Step two: Determine your stock/bonds-cash ratio.

There are three stock/bond-cash ratio options within the SSA Strategy:

65/35 stock/bonds-cash

50/50 stock/bonds-cash

35/65 stock and bond-cash

This means in the first example, we would have 65% stock index funds in the stock portion of our asset allocation and 35% bonds-cash in that portion of our asset allocation. Likewise, the 50/50 and 35/65 numbers would have those ratios in their respective stock/bonds-cash ratio. Now how do we determine our best stock/bonds-cash ratio? Primarily by age: Beginning investors to age 40 would be at 65/35; 41-55 years of age is at 50/50, and 56 years old to the end of investment life is at 35/65.

These parameters are strongly advised in the SSA system to make allowance for the appropriate age-based level of risk. Younger investors have time on their side, the most valuable investment attribute that one can possess after investing knowledge and experience. On the other hand, an older and/or retired investor is very interested in reducing risk as much as possible. The SSA Strategy is relatively low-risk over time. However, it is definitely possible (and desirable) that much, or possibly all, of the bond-cash position will be converted into stock as stock is bought “on sale” during a correction or crash.

Step three: Plug your chosen index funds into your stock/bonds-cash ratio.

You will need to plug your chosen 8–10 index funds into your stock/bonds-cash ratio to complete your asset allocation. For example, a younger investor up to age 40, who chooses asset allocation Chart 1 from my book, would have ten stock index funds comprising 65% of his portfolio, plus two bond funds and one money market fund together making up the remaining 35% of his portfolio.

Step four: Follow the specific Buy Rules.

The Buy Rules of SSA involve buying stock in 7% downward increments during a stock market crash or correction. Specific dollar amounts are bought with the bond-cash portion of the SSA investor’s portfolio, which is explained further in my book’s Pyramid Buy Chart. The goal during a stock market crash or correction is to buy as much stock as possible at lower and lower prices as directed by the Pyramid Buy Rules.

Rebalancing occurs every year, either because of stock purchases or for simple internal stock and bond rebalancing. This internal rebalancing occurs regardless of any stock purchases being triggered by a market crash or correction.
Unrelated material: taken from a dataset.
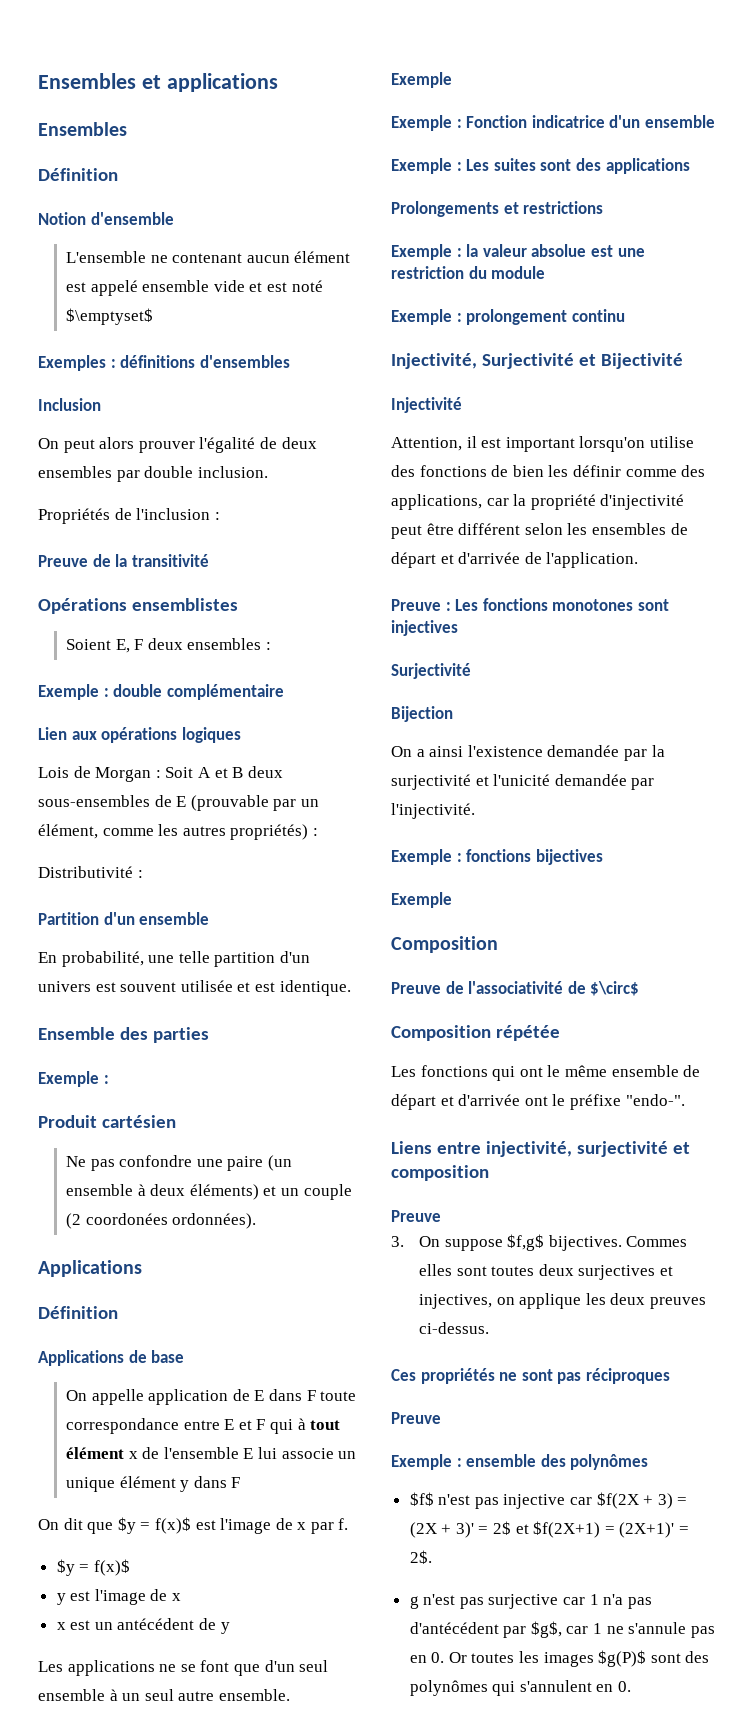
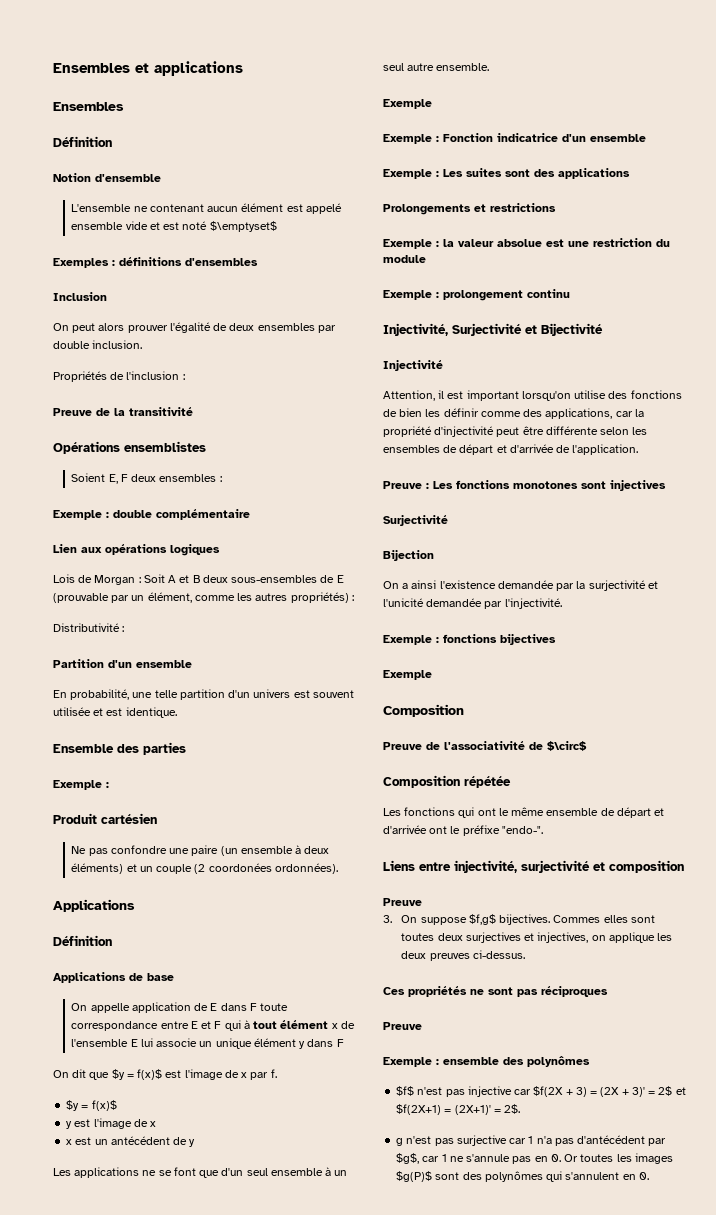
[458,523,521,535] différent -> [545,426,598,435] différente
You will want to read “How to Make a Fortune During Future Stock Market Crashes With Strategic Stock Accumulation” for the exact procedure on how to accomplish this.
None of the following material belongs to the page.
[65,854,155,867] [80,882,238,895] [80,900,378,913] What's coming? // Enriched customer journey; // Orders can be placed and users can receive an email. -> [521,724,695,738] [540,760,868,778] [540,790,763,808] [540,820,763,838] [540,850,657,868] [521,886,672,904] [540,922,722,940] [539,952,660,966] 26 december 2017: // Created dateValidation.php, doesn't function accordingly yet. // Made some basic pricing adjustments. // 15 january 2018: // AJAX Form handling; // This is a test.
Step five: Follow the specific Sell Rules.

You will want to pay close attention to the following conditions: (1) The stock market must have retraced back up to at least its previous high since before the most recent stock market crash by year-end; (2) the P/E-10 ratio must be at least 20 or more by year-end; (3) the Federal Reserve must be raising interest rates within certain parameters; (4) the inflation rate must have averaged at least 2.75% for the year by year-end; (5) Buy Rules always “trump” the Sell Rules; and (6) a rule involving the “Fed” raising interest rates past 2%. These Sell Rules are explained in detail in Chapter 8 of my book.

Step six: Maintain your Reestablished Stock/Bond-Cash Ratio until the next market crash or correction at year-end.

Don’t do anything, except internally rebalance at year-end, unless the Buy or Sell Rules are triggered. This may be the hardest rule to follow for some investors. They will frequently be tempted to do something, such as either buying or selling. Resist the urge until either the Buy or Sell Rules indicate that such action should be taken.

The above steps are a brief summary only and should not be attempted until the SSA system is completely understood. This summary should give you a very good idea of how the strategy is structured. There is no other stock investment strategy I’m aware of that focuses only on buying stock when it is “on sale” during stock market corrections and crashes. It is a totally unique and profitable strategy.